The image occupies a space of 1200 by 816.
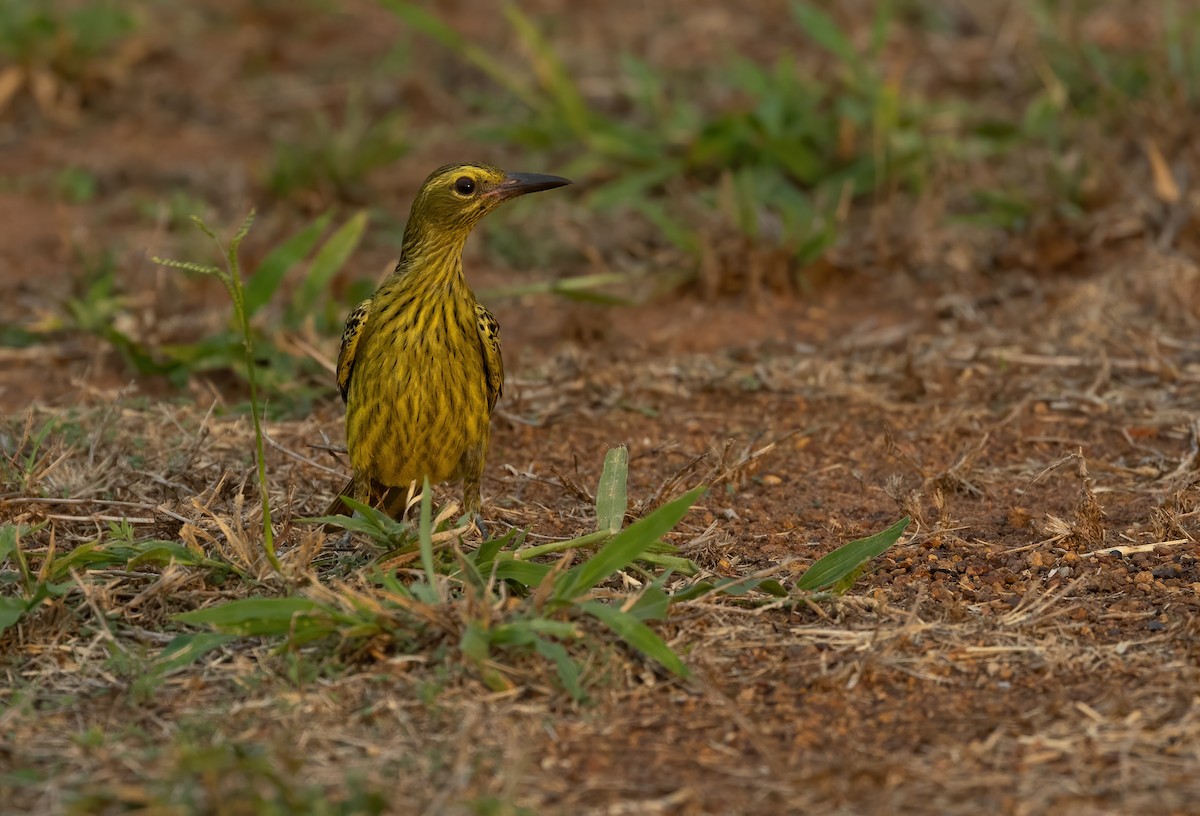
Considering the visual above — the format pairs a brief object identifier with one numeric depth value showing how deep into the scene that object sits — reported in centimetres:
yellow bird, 1095
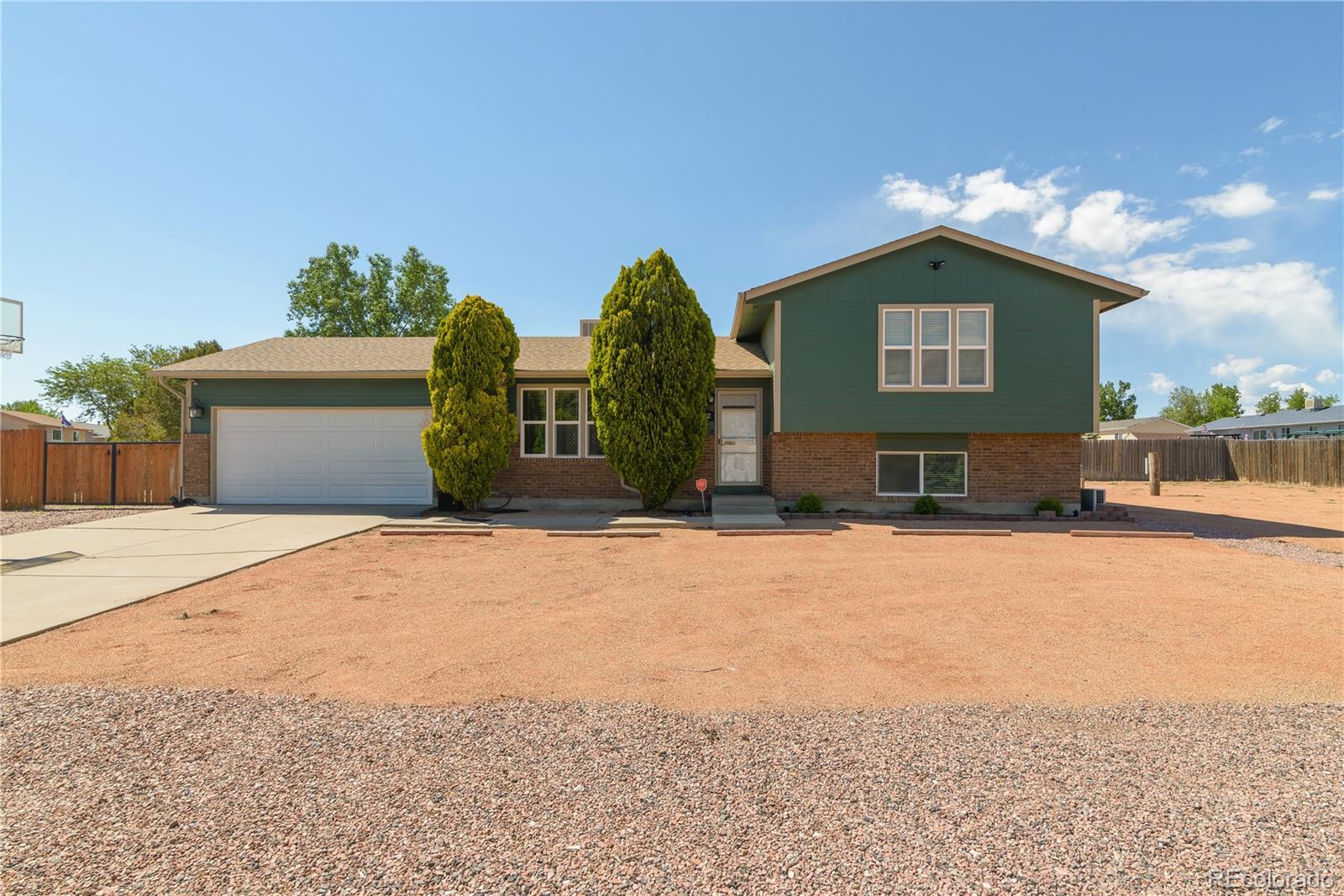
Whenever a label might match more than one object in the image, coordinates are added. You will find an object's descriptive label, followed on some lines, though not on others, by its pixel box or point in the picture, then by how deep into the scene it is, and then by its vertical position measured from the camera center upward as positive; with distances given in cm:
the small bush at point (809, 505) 1265 -104
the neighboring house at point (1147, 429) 4492 +215
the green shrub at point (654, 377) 1205 +154
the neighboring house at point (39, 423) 4318 +203
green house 1250 +110
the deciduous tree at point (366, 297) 3638 +942
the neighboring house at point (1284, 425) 4178 +242
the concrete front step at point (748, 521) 1088 -124
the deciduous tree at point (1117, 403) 7450 +666
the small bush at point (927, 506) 1242 -102
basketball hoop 1152 +234
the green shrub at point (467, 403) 1208 +99
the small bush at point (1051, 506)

Task instructions> Output all entries unchanged; skip the pictures.

Response below>
The image occupies a space of 1200 by 816.
Considering the visual above — the format pairs a brief object identifier with one numeric depth value showing how deep into the scene that object sits — reported in centimetres:
yellow bird, 1095
Whenever a label might match more than one object in the image, coordinates are added. You will find an object's descriptive label, followed on some lines, though not on others, by its pixel box or point in the picture, then by how deep into the scene it is, and then by its vertical position measured from the camera center upward as positive; with distances given in cm:
the small bush at point (809, 505) 1265 -104
the neighboring house at point (1147, 429) 4492 +215
the green shrub at point (654, 377) 1205 +154
the neighboring house at point (39, 423) 4318 +203
green house 1250 +110
the deciduous tree at point (366, 297) 3638 +942
the neighboring house at point (1284, 425) 4178 +242
the concrete front step at point (748, 521) 1088 -124
the deciduous tree at point (1117, 403) 7450 +666
the small bush at point (927, 506) 1242 -102
basketball hoop 1152 +234
the green shrub at point (467, 403) 1208 +99
the small bush at point (1051, 506)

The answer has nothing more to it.